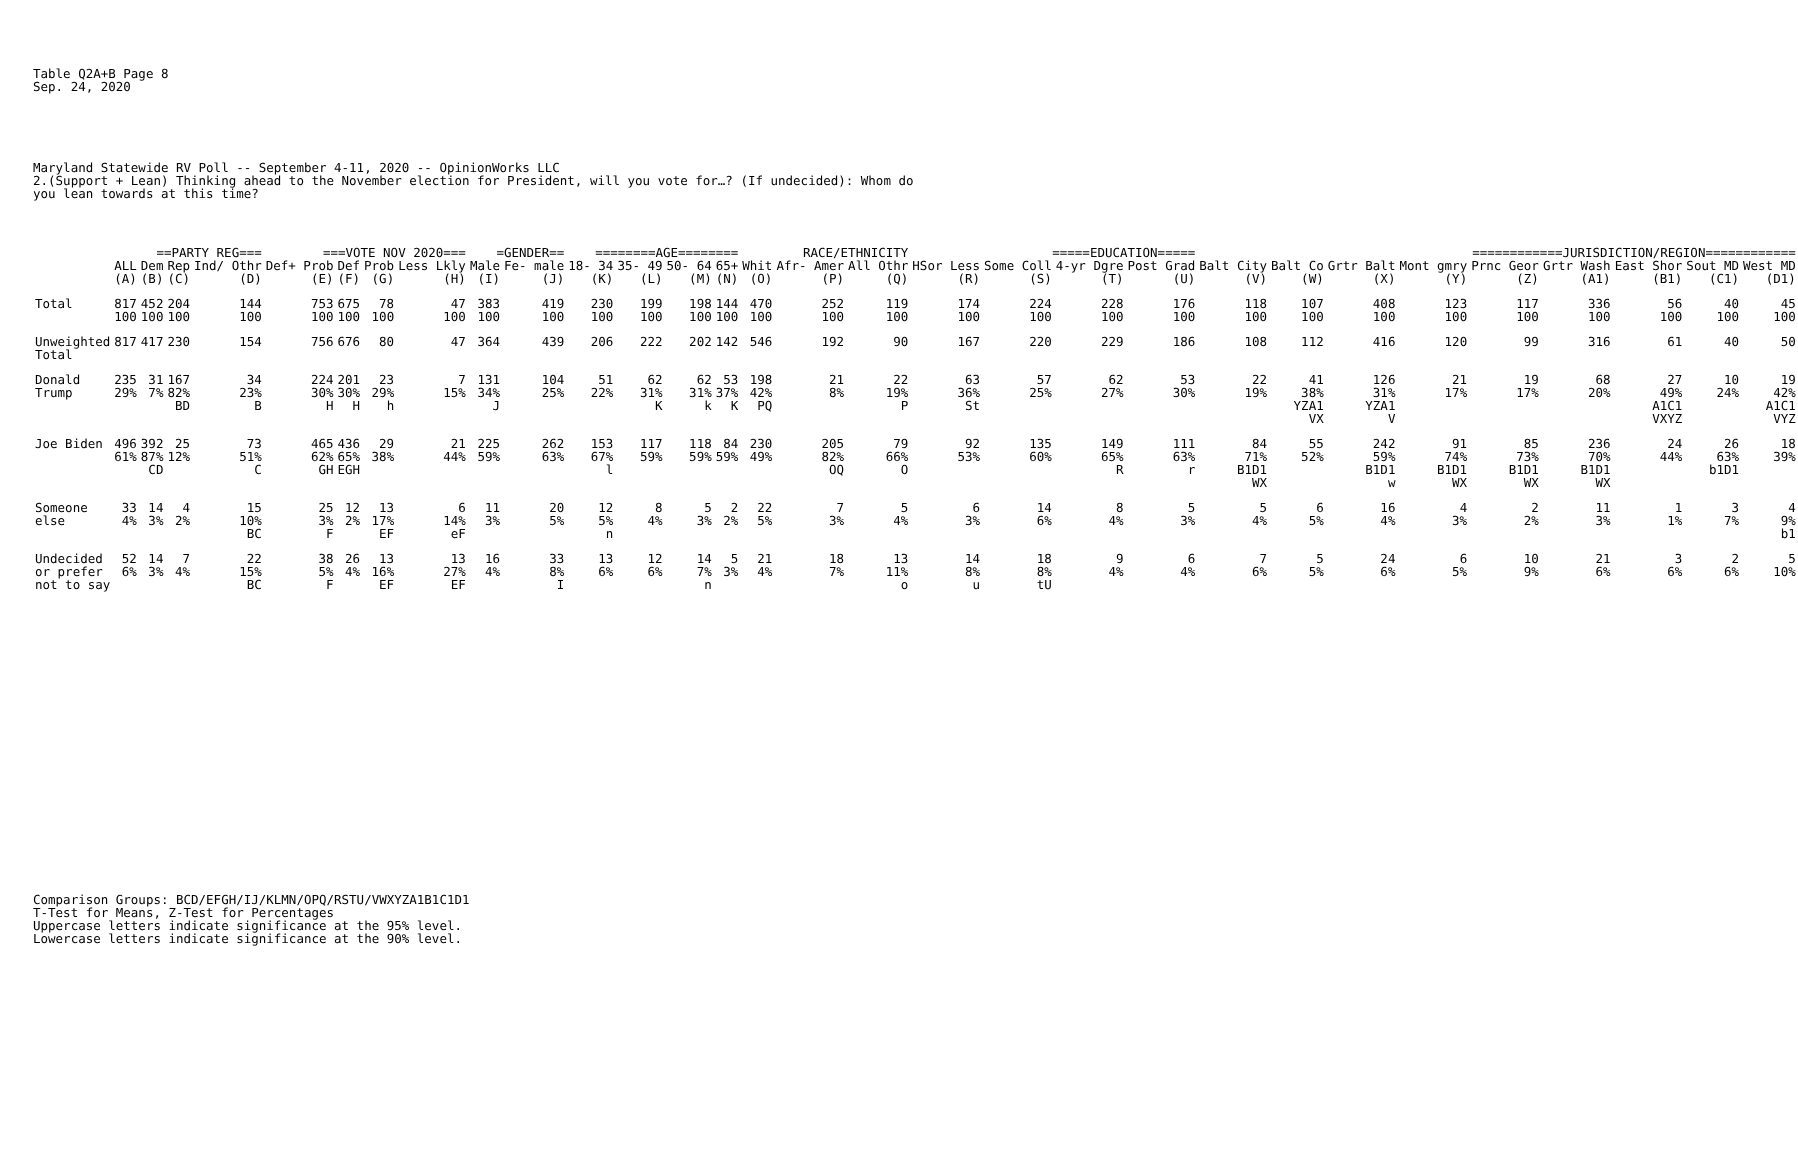Table Q2A+B Page 8 Sep. 24, 2020
Maryland Statewide RV Poll -- September 4-11, 2020 -- OpinionWorks LLC 2.(Support + Lean) Thinking ahead to the November election for President, will you vote for…? (If undecided): Whom do you lean towards at this time?
| | | ==PARTY REG=== | | | ===VOTE NOV 2020=== | | | | =GENDER== | | ========AGE======== | | | | RACE/ETHNICITY | | | =====EDUCATION===== | | | | ============JURISDICTION/REGION============ | | | | | | | | |
| --- | --- | --- | --- | --- | --- | --- | --- | --- | --- | --- | --- | --- | --- | --- | --- | --- | --- | --- | --- | --- | --- | --- | --- | --- | --- | --- | --- | --- | --- | --- |
| | ALL | Dem | Rep | Ind/ Othr | Def+ Prob | Def | Prob | Less Lkly | Male | Fe- male | 18- 34 | 35- 49 | 50- 64 | 65+ | Whit | Afr- Amer | All Othr | HSor Less | Some Coll | 4-yr Dgre | Post Grad | Balt City | Balt Co | Grtr Balt | Mont gmry | Prnc Geor | Grtr Wash | East Shor | Sout MD | West MD |
| | (A) | (B) | (C) | (D) | (E) | (F) | (G) | (H) | (I) | (J) | (K) | (L) | (M) | (N) | (O) | (P) | (Q) | (R) | (S) | (T) | (U) | (V) | (W) | (X) | (Y) | (Z) | (A1) | (B1) | (C1) | (D1) |
| Total | 817 100 | 452 100 | 204 100 | 144 100 | 753 100 | 675 100 | 78 100 | 47 100 | 383 100 | 419 100 | 230 100 | 199 100 | 198 100 | 144 100 | 470 100 | 252 100 | 119 100 | 174 100 | 224 100 | 228 100 | 176 100 | 118 100 | 107 100 | 408 100 | 123 100 | 117 100 | 336 100 | 56 100 | 40 100 | 45 100 |
| Unweighted Total | 817 | 417 | 230 | 154 | 756 | 676 | 80 | 47 | 364 | 439 | 206 | 222 | 202 | 142 | 546 | 192 | 90 | 167 | 220 | 229 | 186 | 108 | 112 | 416 | 120 | 99 | 316 | 61 | 40 | 50 |
| Donald Trump | 235 29% | 31 7% | 167 82% BD | 34 23% B | 224 30% H | 201 30% H | 23 29% h | 7 15% | 131 34% J | 104 25% | 51 22% | 62 31% K | 62 31% k | 53 37% K | 198 42% PQ | 21 8% | 22 19% P | 63 36% St | 57 25% | 62 27% | 53 30% | 22 19% | 41 38% YZA1 VX | 126 31% YZA1 V | 21 17% | 19 17% | 68 20% | 27 49% A1C1 VXYZ | 10 24% | 19 42% A1C1 VYZ |
| Joe Biden | 496 61% | 392 87% CD | 25 12% | 73 51% C | 465 62% GH | 436 65% EGH | 29 38% | 21 44% | 225 59% | 262 63% | 153 67% l | 117 59% | 118 59% | 84 59% | 230 49% | 205 82% OQ | 79 66% O | 92 53% | 135 60% | 149 65% R | 111 63% r | 84 71% B1D1 WX | 55 52% | 242 59% B1D1 w | 91 74% B1D1 WX | 85 73% B1D1 WX | 236 70% B1D1 WX | 24 44% | 26 63% b1D1 | 18 39% |
| Someone else | 33 4% | 14 3% | 4 2% | 15 10% BC | 25 3% F | 12 2% | 13 17% EF | 6 14% eF | 11 3% | 20 5% | 12 5% n | 8 4% | 5 3% | 2 2% | 22 5% | 7 3% | 5 4% | 6 3% | 14 6% | 8 4% | 5 3% | 5 4% | 6 5% | 16 4% | 4 3% | 2 2% | 11 3% | 1 1% | 3 7% | 4 9% b1 |
| Undecided or prefer not to say | 52 6% | 14 3% | 7 4% | 22 15% BC | 38 5% F | 26 4% | 13 16% EF | 13 27% EF | 16 4% | 33 8% I | 13 6% | 12 6% | 14 7% n | 5 3% | 21 4% | 18 7% | 13 11% o | 14 8% u | 18 8% tU | 9 4% | 6 4% | 7 6% | 5 5% | 24 6% | 6 5% | 10 9% | 21 6% | 3 6% | 2 6% | 5 10% |
Comparison Groups: BCD/EFGH/IJ/KLMN/OPQ/RSTU/VWXYZA1B1C1D1 T-Test for Means, Z-Test for Percentages Uppercase letters indicate significance at the 95% level. Lowercase letters indicate significance at the 90% level.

+===+

§ Exercise
Write out the data word for word, with every picture dropped.

§ Answer
Table Q2A+B Page 8 Sep. 24, 2020
Maryland Statewide RV Poll -- September 4-11, 2020 -- OpinionWorks LLC 2.(Support + Lean) Thinking ahead to the November election for President, will you vote for…? (If undecided): Whom do you lean towards at this time?
| | | ==PARTY REG=== | | | ===VOTE NOV 2020=== | | | | =GENDER== | | ========AGE======== | | | | RACE/ETHNICITY | | | =====EDUCATION===== | | | | ============JURISDICTION/REGION============ | | | | | | | | |
| --- | --- | --- | --- | --- | --- | --- | --- | --- | --- | --- | --- | --- | --- | --- | --- | --- | --- | --- | --- | --- | --- | --- | --- | --- | --- | --- | --- | --- | --- | --- |
| | ALL | Dem | Rep | Ind/ Othr | Def+ Prob | Def | Prob | Less Lkly | Male | Fe- male | 18- 34 | 35- 49 | 50- 64 | 65+ | Whit | Afr- Amer | All Othr | HSor Less | Some Coll | 4-yr Dgre | Post Grad | Balt City | Balt Co | Grtr Balt | Mont gmry | Prnc Geor | Grtr Wash | East Shor | Sout MD | West MD |
| | (A) | (B) | (C) | (D) | (E) | (F) | (G) | (H) | (I) | (J) | (K) | (L) | (M) | (N) | (O) | (P) | (Q) | (R) | (S) | (T) | (U) | (V) | (W) | (X) | (Y) | (Z) | (A1) | (B1) | (C1) | (D1) |
| Total | 817 100 | 452 100 | 204 100 | 144 100 | 753 100 | 675 100 | 78 100 | 47 100 | 383 100 | 419 100 | 230 100 | 199 100 | 198 100 | 144 100 | 470 100 | 252 100 | 119 100 | 174 100 | 224 100 | 228 100 | 176 100 | 118 100 | 107 100 | 408 100 | 123 100 | 117 100 | 336 100 | 56 100 | 40 100 | 45 100 |
| Unweighted Total | 817 | 417 | 230 | 154 | 756 | 676 | 80 | 47 | 364 | 439 | 206 | 222 | 202 | 142 | 546 | 192 | 90 | 167 | 220 | 229 | 186 | 108 | 112 | 416 | 120 | 99 | 316 | 61 | 40 | 50 |
| Donald Trump | 235 29% | 31 7% | 167 82% BD | 34 23% B | 224 30% H | 201 30% H | 23 29% h | 7 15% | 131 34% J | 104 25% | 51 22% | 62 31% K | 62 31% k | 53 37% K | 198 42% PQ | 21 8% | 22 19% P | 63 36% St | 57 25% | 62 27% | 53 30% | 22 19% | 41 38% YZA1 VX | 126 31% YZA1 V | 21 17% | 19 17% | 68 20% | 27 49% A1C1 VXYZ | 10 24% | 19 42% A1C1 VYZ |
| Joe Biden | 496 61% | 392 87% CD | 25 12% | 73 51% C | 465 62% GH | 436 65% EGH | 29 38% | 21 44% | 225 59% | 262 63% | 153 67% l | 117 59% | 118 59% | 84 59% | 230 49% | 205 82% OQ | 79 66% O | 92 53% | 135 60% | 149 65% R | 111 63% r | 84 71% B1D1 WX | 55 52% | 242 59% B1D1 w | 91 74% B1D1 WX | 85 73% B1D1 WX | 236 70% B1D1 WX | 24 44% | 26 63% b1D1 | 18 39% |
| Someone else | 33 4% | 14 3% | 4 2% | 15 10% BC | 25 3% F | 12 2% | 13 17% EF | 6 14% eF | 11 3% | 20 5% | 12 5% n | 8 4% | 5 3% | 2 2% | 22 5% | 7 3% | 5 4% | 6 3% | 14 6% | 8 4% | 5 3% | 5 4% | 6 5% | 16 4% | 4 3% | 2 2% | 11 3% | 1 1% | 3 7% | 4 9% b1 |
| Undecided or prefer not to say | 52 6% | 14 3% | 7 4% | 22 15% BC | 38 5% F | 26 4% | 13 16% EF | 13 27% EF | 16 4% | 33 8% I | 13 6% | 12 6% | 14 7% n | 5 3% | 21 4% | 18 7% | 13 11% o | 14 8% u | 18 8% tU | 9 4% | 6 4% | 7 6% | 5 5% | 24 6% | 6 5% | 10 9% | 21 6% | 3 6% | 2 6% | 5 10% |
Comparison Groups: BCD/EFGH/IJ/KLMN/OPQ/RSTU/VWXYZA1B1C1D1 T-Test for Means, Z-Test for Percentages Uppercase letters indicate significance at the 95% level. Lowercase letters indicate significance at the 90% level.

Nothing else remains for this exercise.